Just over a decade ago, Nikhil Goyal was a disillusioned high school student growing up on Long Island. He found his classes boring and irrelevant. Fellow students seemed less interested in actually learning than in getting good standardized test scores to earn entry into elite colleges.
Instead of stewing in his discontent, Goyal began to research the foundations of the public education system, as well as alternative, progressive models of schooling. That research became material for his first book, One Size Does Not Fit All: A Student's Assessment of School, published in 2012 when Goyal was just 17. The book made a splash, garnering mentions in the Washington Post and Forbes and praise from educational policy heavyweights including Howard Gardner and Diane Ravitch.
Goyal eschewed the traditional college path, instead enrolling at Goddard College in Plainfield, an innovative, experimental institution that allowed him to design his own course of study. While there, he found time to write another book, Schools on Trial: How Freedom and Creativity Can Fix Our Educational Malpractice, published in 2016.
After graduating from Goddard, Goyal went on to earn his master's degree and PhD at the University of Cambridge in England and to work as a senior policy adviser to U.S. Sen. Bernie Sanders (I-Vt.). Now 28, Goyal lives in Burlington and served this fall as a lecturer in the University of Vermont's sociology department.
In August, Goyal released his latest book, Live to See the Day: Coming of Age in American Poverty, a detailed ethnography based on almost a decade of reporting. In it, Goyal chronicles the struggles of Ryan, Giancarlos and Emmanuel, three Puerto Rican teenagers living in Kensington, the poorest neighborhood in Philadelphia. Through the stories of the teens and their families, Goyal shines a light on the ways in which growing up in poverty affects every facet of a person's life, including their ability to succeed in school. Live to See the Day was recently named a Best Book of 2023 by the New Yorker.
Goyal spoke with Seven Days about his background, his books and what it was like to work for Sanders.
You wrote One Size Does Not Fit All when you were in high school. What inspired you — and gave you the confidence — to write a book at age 17?

• _Questions on the material_
**A.** Duplicate the part of the Nikhil Goyal profile from "In August, Goyal" up to and including "work for Sanders.".
**B.** Using the Nikhil Goyal profile, answer these questions:
(i) How old was Goyal when his first book was published?
(ii) At which university did Goyal earn his master's degree and PhD?
(iii) In which neighborhood do the three teenagers in Live to See the Day live?

• _Source material_
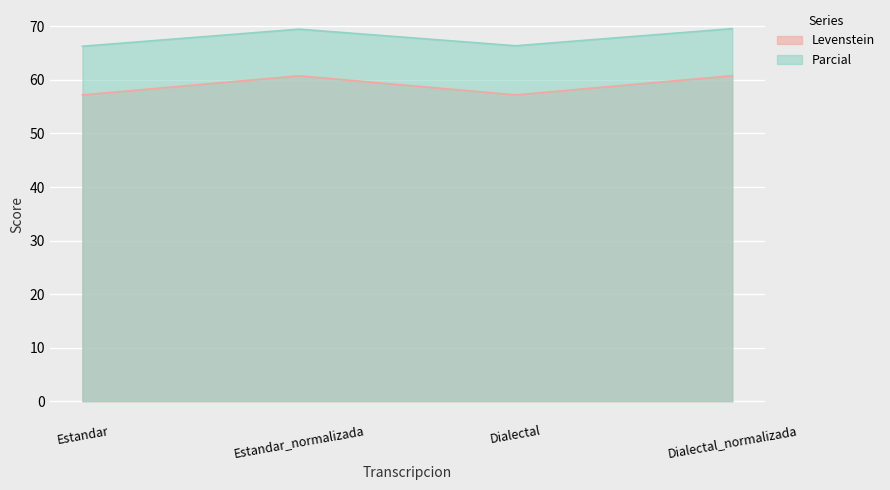

True or false: Parcial and Levenstein intersect in this chart.

False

• _Written answers_
**A.**
In August, Goyal released his latest book, Live to See the Day: Coming of Age in American Poverty, a detailed ethnography based on almost a decade of reporting. In it, Goyal chronicles the struggles of Ryan, Giancarlos and Emmanuel, three Puerto Rican teenagers living in Kensington, the poorest neighborhood in Philadelphia. Through the stories of the teens and their families, Goyal shines a light on the ways in which growing up in poverty affects every facet of a person's life, including their ability to succeed in school. Live to See the Day was recently named a Best Book of 2023 by the New Yorker.
Goyal spoke with Seven Days about his background, his books and what it was like to work for Sanders.

**B.**
(i) 17
(ii) The University of Cambridge in England
(iii) Kensington, in Philadelphia